Optimize Medical Coding and BillingAs you wrap up an eventful 2016, you need to prepare your medical practice for the changes in store for 2017. For one, there will be 75,625 ICD-10-PCS codes for the fiscal year (FY) 2017, of which 3,651 are new codes and 487 are revised. There are also many CPT coding changes slated for the coming year. Here are some proactive strategies to optimize your documentation and medical billing and coding for success in revenue cycle management.

  • Ensure specificity in documentation for coding accuracy: Most providers now rely on outsourced medical coding services, but even the most experienced team can ensure accuracy only if documentation meets current requirements. In other words, the increased specificity of ICD-10 and rules of value-based models of care call for more detailed documentation of medical services. Physicians need to master the techniques of using electronic health records to capture clinical information in a comprehensive way.
  • Understand the implications of MACRA: The Medicare Access and CHIP Reauthorization Act (MACRA), 2015 will shift reimbursement from fee-for-service to pay for quality and value of services. Physicians need to understand the impact that this legislation will have on documentation, coding and reimbursement and which will differ by specialty. Practice income can be increased by evaluating all the measures for which data is reported, and selecting and reporting metrics in high performance areas.

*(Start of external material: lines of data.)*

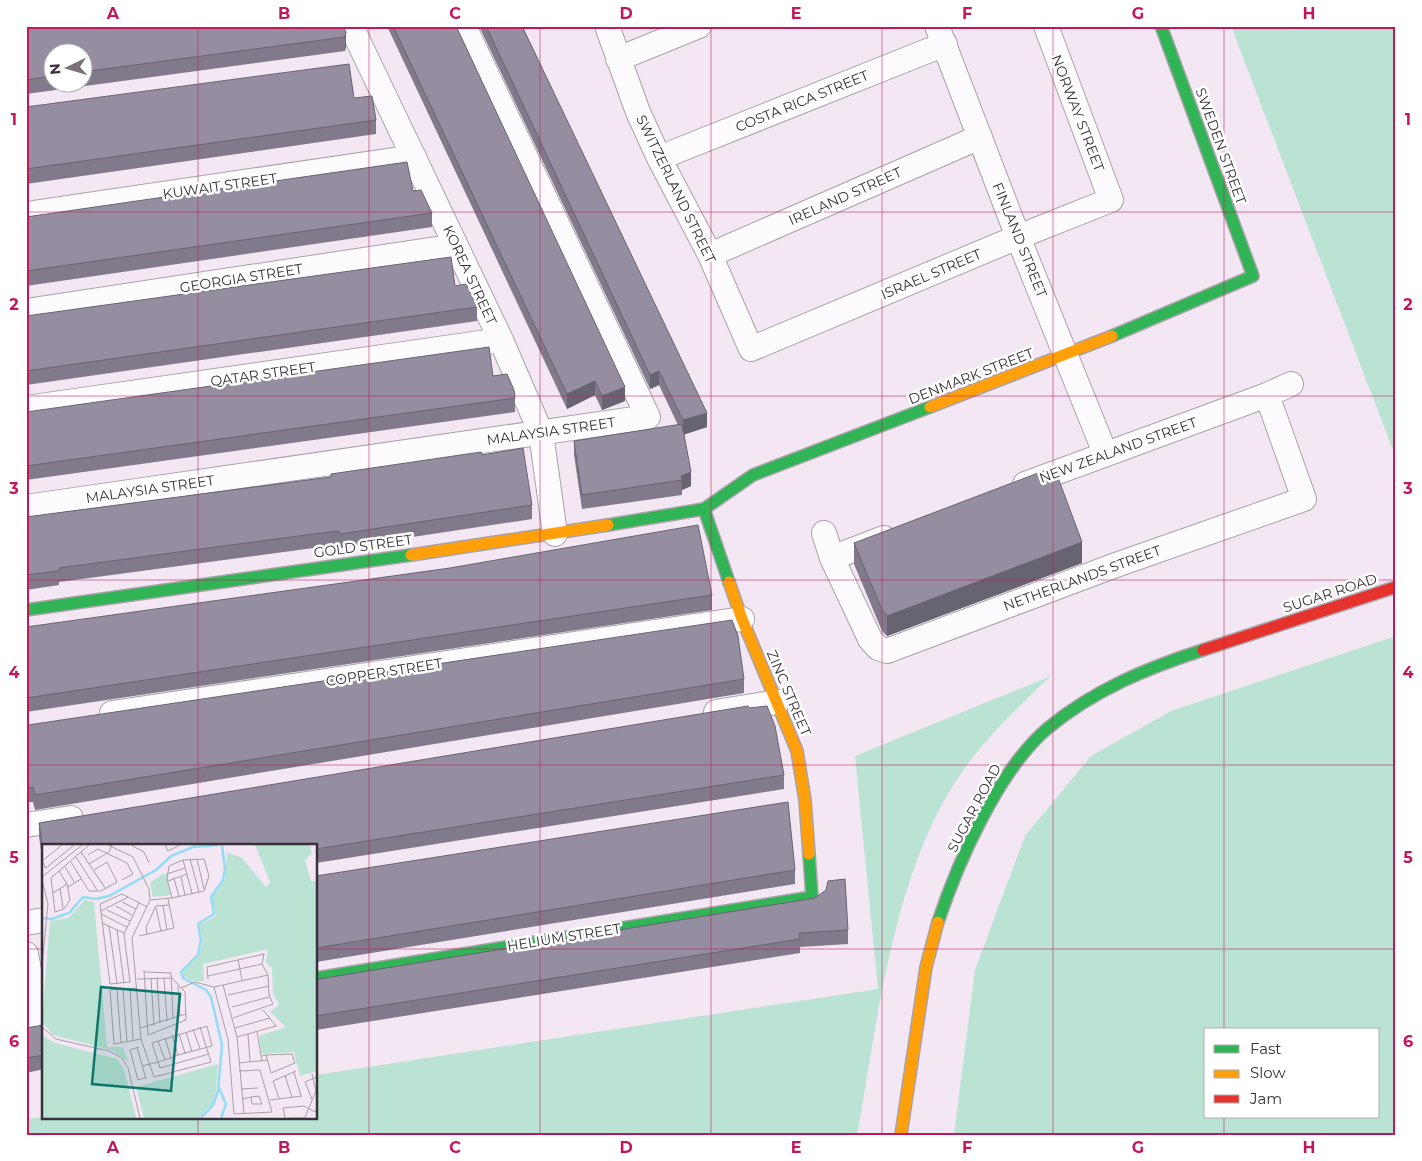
<svg xmlns="http://www.w3.org/2000/svg" width="1422" height="1161" font-family="Montserrat,sans-serif">
<rect width="100%" height="100%" fill="#f2e7f2"/>
<!-- green -->
<path fill="#bae3d3" fill-rule="evenodd" d="M 1231,26 L 1396,26 L 1396,458 Z
M 1396,636 L 1396,1135 L 954,1135 L 975,970 L 1025,836 L 1091,756 L 1171,711 ZM 1206,1030 L 1378,1030 L 1378,1117 L 1206,1117 Z
M 1051,676 C 1013,711 976,747 949,792 C 891,890 877,1024 857,1135 L 26,1135 L 26,1119 L 44,1117 L 316,1117 L 316,1075 L 878,989 L 855,756 Z"/>
<g fill="none" stroke-linecap="round" stroke-linejoin="round">
<!-- street casing -->
<g stroke="#aaa2aa" stroke-width="26">
<path id="street" d="M 351,26 L 501,340 L 541,433 L 555,534
M 607,26 L 638,112 L 659,158 L 710,255 L 751,349 L 1018,237 L 1111,200 L 1046,26
M 937,26 L 1018,237 L 1105,453
M 618,59 L 699,26
M 659,158 L 945,44
M 26,214 L 414,157
M 710,255 L 980,137
M 26,311 L 456,246
M 26,408 L 501,340
M 1025,484 L 1267,395 L 1291,384
M 26,507 L 648,417 L 464,26
M 824,533 L 832,558 L 870,639 L 878,648 L 887,651 L 1116,565 L 1304,499 L 1267,395
M 832,558 L 884,538
M 716,712 L 777,702
M 112,713 L 742,619
M 26,825 L 71,818
M 26,923 L 44,920
M 26,954 L 39,1023 L 44,1022"/>
</g>
<!-- fast casing -->
<g stroke="#aaa2aa" stroke-width="14">
<path id="fast" d="M 1112,336 L 1253,276 L 1161,26
M 704,509 L 729,582
M 608,525 L 704,509 L 753,475 L 930,407
M 26,610 L 411,555
M 938,922 C 958,862 999,769 1048,728 C 1094,690 1147,668 1203,650
M 316,978 L 812,897 L 809,854"/>
</g>
<!-- slow casing -->
<g stroke="#aaa2aa" stroke-width="14">
<path id="slow" d="M 930,407 L 1112,336
M 411,555 L 608,525
M 729,582 L 742,619 L 797,751 L 805,800 L 809,854
M 901,1135 L 926,967 L 938,922"/>
</g>
<!-- jam casing -->
<g stroke="#aaa2aa" stroke-width="14">
<path id="jam" d="M 1203,650 L 1396,587"/>
</g>
<!-- street -->
<use href="#street" stroke="#fdfbfd" stroke-width="24"/>
<!-- fast -->
<use href="#fast" stroke="#30b455" stroke-width="11"/>
<!-- slow -->
<use href="#slow" stroke="#ff9f0a" stroke-width="11"/>
<!-- jam -->
<use href="#jam" stroke="#e5322d" stroke-width="11"/>
</g>
<!-- wall -->
<path fill="#807a8a" fill-rule="evenodd" d="M 26,26 L 346,32 L 346,46 L 345,51 L 26,94 ZM 52,52 L 82,52 L 82,82 L 52,82 Z
M 387,26 L 456,26 L 625,401 L 602,410 L 595,395 L 567,409 Z
M 479,26 L 522,26 L 707,427 L 684,434 L 691,486 L 682,490 L 682,495 L 582,509 L 574,455 L 574,441 L 678,425 L 659,385 L 650,389 Z
M 354,98 L 376,120 L 376,134 L 26,184 L 26,107 Z
M 413,191 L 432,213 L 432,227 L 26,286 L 26,217 Z
M 455,286 L 477,307 L 477,321 L 26,385 L 26,316 Z
M 493,376 L 515,398 L 515,412 L 26,480 L 26,412 Z
M 482,455 L 532,505 L 532,519 L 340,548 L 339,545 L 306,549 L 59,582 L 59,585 L 26,590 L 26,517 L 331,477 L 331,474 Z
M 854,543 L 1082,563 L 887,636 L 882,631 L 854,564 Z
M 712,595 L 712,610 L 26,712 L 26,627 Z
M 744,679 L 744,693 L 35,810 L 33,802 L 29,802 L 26,784 L 26,725 Z
M 749,708 L 784,775 L 784,789 L 316,863 L 316,845 L 44,845 L 44,870 L 39,837 L 39,823 Z
M 795,870 L 795,884 L 316,962 L 316,876 Z
M 815,898 L 848,930 L 848,944 L 800,947 L 800,953 L 316,1030 L 316,979 L 319,979 Z
M 44,1025 L 44,1069 L 26,1073 L 26,1028 Z"/>
<!-- shaded-wall -->
<path fill="#686371" d="M 346,32 L 346,46 L 345,51 L 345,37 Z
M 659,371 L 659,385 L 650,389 L 650,375 Z
M 595,381 L 595,395 L 567,409 L 567,394 Z
M 625,387 L 625,401 L 602,410 L 602,396 Z
M 707,413 L 707,427 L 683,435 L 683,420 Z
M 691,472 L 691,486 L 682,490 L 681,476 Z
M 1082,542 L 1082,563 L 887,636 L 887,616 Z"/>
<!-- building -->
<path fill="#958ea1" stroke="#686371" d="M 26,26 L 343,26 L 346,32 L 345,37 L 82,72 L 82,52 L 52,52 L 52,76 L 26,80 Z
M 393,26 L 456,26 L 625,387 L 602,396 L 595,381 L 567,394 Z
M 486,26 L 522,26 L 707,413 L 683,420 L 659,371 L 650,375 Z
M 349,64 L 354,98 L 372,96 L 376,120 L 26,169 L 26,107 Z
M 407,162 L 413,191 L 421,190 L 432,213 L 26,271 L 26,217 Z
M 451,257 L 455,286 L 466,284 L 477,307 L 26,371 L 26,316 Z
M 489,347 L 493,376 L 507,374 L 514,390 L 515,398 L 26,466 L 26,412 Z
M 682,424 L 691,472 L 681,476 L 682,480 L 582,495 L 574,441 Z
M 523,448 L 532,505 L 340,534 L 339,531 L 306,535 L 59,568 L 59,571 L 26,575 L 26,517 L 331,477 L 331,474 L 481,452 L 482,455 Z
M 1054,467 L 1082,542 L 887,616 L 882,610 L 854,543 Z
M 698,525 L 712,595 L 26,698 L 26,627 L 450,568 Z
M 732,620 L 738,636 L 744,679 L 35,795 L 33,787 L 29,788 L 26,770 L 26,725 L 28,725 Z
M 748,706 L 749,708 L 767,706 L 775,726 L 784,775 L 316,849 L 316,845 L 44,845 L 44,856 L 39,823 Z
M 788,802 L 795,870 L 316,948 L 316,876 Z
M 845,879 L 848,930 L 799,933 L 800,939 L 316,1016 L 316,979 L 319,979 L 815,898 L 826,890 L 828,881 Z
M 44,1025 L 44,1055 L 26,1058 L 26,1028 Z"/>
<!-- grid -->
<path fill="none" stroke="#c2185b" stroke-width="1" stroke-opacity="0.55" d="M 198,26 L 198,845M 369,26 L 369,1135M 540,26 L 540,1135M 711,26 L 711,1135M 882,26 L 882,1135M 1053,26 L 1053,1135M 1224,26 L 1224,1030M 26,212 L 1396,212M 26,396 L 1396,396M 26,580 L 1396,580M 26,765 L 1396,765M 26,949 L 44,949M 316,949 L 1396,949M 198,1117 L 198,1135M 1224,1117 L 1224,1135"/>
<g text-anchor="middle" stroke-width="5" stroke-linejoin="round" paint-order="stroke">
<!-- street labels -->
<g font-size="14" fill="#393139" stroke="#fff">
<text transform="translate(802 101) rotate(-22)" y="5">COSTA RICA STREET</text>
<text transform="translate(1078 113) rotate(69)" y="5">NORWAY STREET</text>
<text transform="translate(1221 146) rotate(70)" y="5">SWEDEN STREET</text>
<text transform="translate(220 186) rotate(-8)" y="5">KUWAIT STREET</text>
<text transform="translate(676 189) rotate(64)" y="5">SWITZERLAND STREET</text>
<text transform="translate(845 196) rotate(-24)" y="5">IRELAND STREET</text>
<text transform="translate(1020 240) rotate(68)" y="5">FINLAND STREET</text>
<text transform="translate(931 274) rotate(-23)" y="5">ISRAEL STREET</text>
<text transform="translate(470 275) rotate(65)" y="5">KOREA STREET</text>
<text transform="translate(241 278) rotate(-9)" y="5">GEORGIA STREET</text>
<text transform="translate(263 374) rotate(-8)" y="5">QATAR STREET</text>
<text transform="translate(971 376) rotate(-21)" y="5">DENMARK STREET</text>
<text transform="translate(551 431) rotate(-8)" y="5">MALAYSIA STREET</text>
<text transform="translate(1118 450) rotate(-20)" y="5">NEW ZEALAND STREET</text>
<text transform="translate(150 489) rotate(-8)" y="5">MALAYSIA STREET</text>
<text transform="translate(363 546) rotate(-8)" y="5">GOLD STREET</text>
<text transform="translate(1082 578) rotate(-20)" y="5">NETHERLANDS STREET</text>
<text transform="translate(1330 593) rotate(-18)" y="5">SUGAR ROAD</text>
<text transform="translate(384 672) rotate(-9)" y="5">COPPER STREET</text>
<text transform="translate(789 693) rotate(67)" y="5">ZINC STREET</text>
<text transform="translate(974 808) rotate(-62)" y="5">SUGAR ROAD</text>
<text transform="translate(564 937) rotate(-9)" y="5">HELIUM STREET</text>
</g>
</g>
<!-- overview -->
<g transform="translate(42 844)">
<rect width="275" height="275" fill="#f2e7f2"/>
<path d="M 213,1 L 268,1 L 270,9 L 263,16 L 269,37 L 275,38 L 275,227 L 258,232 L 252,208 L 220,210 L 217,192 L 244,183 L 228,168 L 237,161 L 231,150 L 230,124 L 224,119 L 226,105 L 161,120 L 162,137 L 151,137 L 140,131 L 143,124 L 157,112 L 161,96 L 157,81 L 174,72 L 170,53 L 183,36 L 185,8 L 200,14 L 224,43 L 228,38 ZM 121,30 L 125,30 L 128,51 L 111,53 L 108,39 ZM 43,56 L 52,58 L 65,203 L 81,203 L 86,217 L 70,206 L 11,191 L 0,178 L 8,77 L 26,74 ZM 0,191 L 13,199 L 75,215 L 82,225 L 94,274 L 0,274 ZM 176,220 L 174,248 L 170,260 L 157,274 L 102,274 L 94,243 Z" fill="#bae3d3"/>
<path fill="none" stroke="#93dcf6" stroke-width="2.5" d="M 0,74 L 10,75 L 27,69 L 41,53 L 54,55 L 67,52 L 114,26 L 129,12 L 151,3 L 176,1M 177,244 L 184,260 L 179,274M 159,274 L 171,261 L 176,247 L 180,201 L 169,153 L 164,146 L 141,134 L 139,128 L 156,111 L 159,96 L 156,80 L 172,70 L 169,53 L 181,36 L 183,25 L 180,1"/>
<path fill="none" stroke="#a89ea8" stroke-width="1" d="M 66,1 L 91,13 L 107,45 L 108,56 L 90,94 L 99,195 L 112,233 L 169,218 L 158,183M 89,1 L 102,8 L 107,19M 123,1 L 126,7 L 138,1M 39,8 L 63,44M 46,11 L 56,5 L 85,19 L 91,30 L 80,36M 34,13 L 55,46M 148,15 L 157,48M 155,15 L 162,45M 141,16 L 150,49M 0,17 L 4,24 L 32,1M 0,17 L 20,1M 29,18 L 47,47 L 59,47 L 75,38 L 65,18 L 52,26M 47,20 L 67,8 L 70,1M 23,23 L 33,39M 17,27 L 25,40 L 28,56 L 22,65 L 13,68 L 9,34 L 47,1M 125,30 L 143,24M 0,33 L 40,1M 139,33 L 143,51M 132,35 L 137,52M 0,36 L 6,60 L 0,121M 126,37 L 145,30M 26,43 L 39,35M 18,44 L 21,64M 11,49 L 25,40M 109,56 L 128,54 L 130,54 L 162,47 L 167,32 L 162,15 L 141,16 L 127,22 L 125,35 L 130,54M 80,58 L 94,65M 97,59 L 82,90 L 88,138 L 68,140 L 58,60 L 80,50 L 105,63M 74,62 L 90,71M 121,62 L 125,86M 114,64 L 119,87M 65,66 L 88,77M 59,67 L 86,53M 59,70 L 85,83M 60,79 L 82,89M 67,82 L 75,139M 75,86 L 82,139M 105,90 L 104,83 L 114,62 L 127,61M 97,92 L 132,84 L 126,55M 196,116 L 200,136M 102,126 L 106,191 L 144,176 L 143,148 L 130,134M 103,128 L 129,129 L 131,175M 166,132 L 220,120M 109,134 L 112,182M 115,134 L 118,179M 122,134 L 125,177M 95,135 L 130,134M 166,135 L 165,123 L 222,110 L 220,120 L 226,131 L 227,151 L 231,160 L 191,174M 181,141 L 195,193 L 202,269M 136,142 L 138,172M 172,143 L 226,131M 95,144 L 68,146 L 72,200 L 99,195M 139,144 L 153,138 L 172,143 L 186,195 L 192,270 L 230,268 L 218,226 L 197,227M 81,145 L 85,198M 88,145 L 91,196M 75,146 L 79,199M 186,151 L 227,142M 190,163 L 227,153M 0,183 L 14,195 L 67,207 L 80,214 L 86,224 L 98,274M 98,184 L 144,170M 193,184 L 228,174M 151,185 L 158,205M 144,188 L 150,208M 215,188 L 220,217M 137,190 L 143,209M 206,190 L 208,218M 130,191 L 136,211M 195,193 L 234,182 L 221,166M 123,194 L 129,214M 116,197 L 123,216M 95,203 L 104,235M 97,203 L 88,206 L 96,236 L 103,234M 220,212 L 224,211 L 250,210 L 253,219 L 229,229 L 224,211M 197,219 L 226,216M 100,222 L 116,218 L 129,214 L 136,211 L 170,202 L 165,182 L 110,199 L 116,218 L 118,224 L 167,210M 252,228 L 259,252M 243,232 L 250,253M 199,245 L 216,244M 237,254 L 231,237 L 254,227M 200,255 L 209,253 L 217,252 L 220,260 L 210,260 L 209,253M 270,255 L 263,238 L 275,233M 228,256 L 260,252M 263,273 L 274,247 L 270,230M 243,274 L 241,264 L 262,262 L 273,268 L 275,265M 247,274 L 265,274"/>
<path fill="#0f766e" fill-opacity="0.15" stroke="#0f766e" stroke-width="2.5" d="M 59,143 L 138,150 L 129,247 L 50,240 Z"/>
<rect width="275" height="275" fill="none" stroke="#393139" stroke-width="2.5"/>
</g>
<!-- border -->
<rect width="1422" height="1161" fill="none" stroke="#ffffff" stroke-width="55"/>
<!-- legend -->
<rect x="1204" y="1028" width="175" height="90" fill="#ffffff" stroke="#b0adb0"/>
<rect x="1214" y="1045" width="25" height="8" fill="#30b455" stroke="#b0adb0"/>
<text x="1250" y="1054" font-size="15" fill="#393139">Fast</text>
<rect x="1214" y="1070" width="25" height="8" fill="#ff9f0a" stroke="#b0adb0"/>
<text x="1250" y="1078" font-size="15" fill="#393139">Slow</text>
<rect x="1214" y="1095" width="25" height="8" fill="#e5322d" stroke="#b0adb0"/>
<text x="1250" y="1104" font-size="15" fill="#393139">Jam</text>
<!-- north arrow -->
<g transform="translate(68 68) rotate(265)"><circle r="24" fill="#ffffff" stroke="#b0adb0"/>
<path d="M0-4L9 19L0 12L-9 19Z" fill="#7a717a"/>
<text y="-8" font-size="14" font-weight="bold" text-anchor="middle" fill="#393139">N</text>
</g>
<rect x="28" y="28" width="1366" height="1106" fill="none" stroke="#c2185b" stroke-width="2"/>
<g font-size="16" text-anchor="middle" font-weight="bold" fill="#c2185b">
<text x="113" y="19">A</text>
<text x="284" y="19">B</text>
<text x="455" y="19">C</text>
<text x="626" y="19">D</text>
<text x="796" y="19">E</text>
<text x="967" y="19">F</text>
<text x="1138" y="19">G</text>
<text x="1309" y="19">H</text>
<text x="14" y="125">1</text>
<text x="1408" y="125">1</text>
<text x="14" y="310">2</text>
<text x="1408" y="310">2</text>
<text x="14" y="494">3</text>
<text x="1408" y="494">3</text>
<text x="14" y="678">4</text>
<text x="1408" y="678">4</text>
<text x="14" y="863">5</text>
<text x="1408" y="863">5</text>
<text x="14" y="1047">6</text>
<text x="1408" y="1047">6</text>
<text x="113" y="1153">A</text>
<text x="284" y="1153">B</text>
<text x="455" y="1153">C</text>
<text x="626" y="1153">D</text>
<text x="796" y="1153">E</text>
<text x="967" y="1153">F</text>
<text x="1138" y="1153">G</text>
<text x="1309" y="1153">H</text>
</g>
</svg>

  • Know the key metrics in revenue cycle management (RCM): The five key metrics in RCM are: Days in Accounts Receivable (AR), Days in (AR) greater than 120 days, Adjusted Collection Rate, Denial Rate, and Average Reimbursement Rate. Of these, the denial rate or the percentage of claims that payers denied is a key marker of how effective your coding and billing practices are. In February 2016, Revenue Intelligence reported that the ICD-10 claim denial rate were low and at a minimum among most hospitals and healthcare providers. However, denial rates could escalate if payers develop “more aggressive medical necessity models”, says a Medical Economics report. The end of the earlier grace period on unspecified ICD-10 codes by the Centers for Medicare and Medicaid Services (CMS) is an example of a more aggressive approach.
  • Improve time and resource management: Equip your staff to perform their tasks more effectively and inform them about new standards and expectations. Assign patient benefit verification to an insurance verification specialist. Delegating functions such as patient education and data collection to well-trained assistants can help you save time and make better use of your resources.
  • Revamp your medical billing and coding practices: If you do medical billing and coding in-house, see that your staff updates their knowledge and skills. Physicians who rely on medical billing and coding companies need to work as a team with them to enhance revenue cycle management. In fact, outsourcing is proving to be a practical option to drive improvements in coding and reimbursement in the current dynamic scenario.

The bottom line: monitoring the health of your practice is just as important as caring for your patients. A proactive team-based approach can help you better achieve both these goals.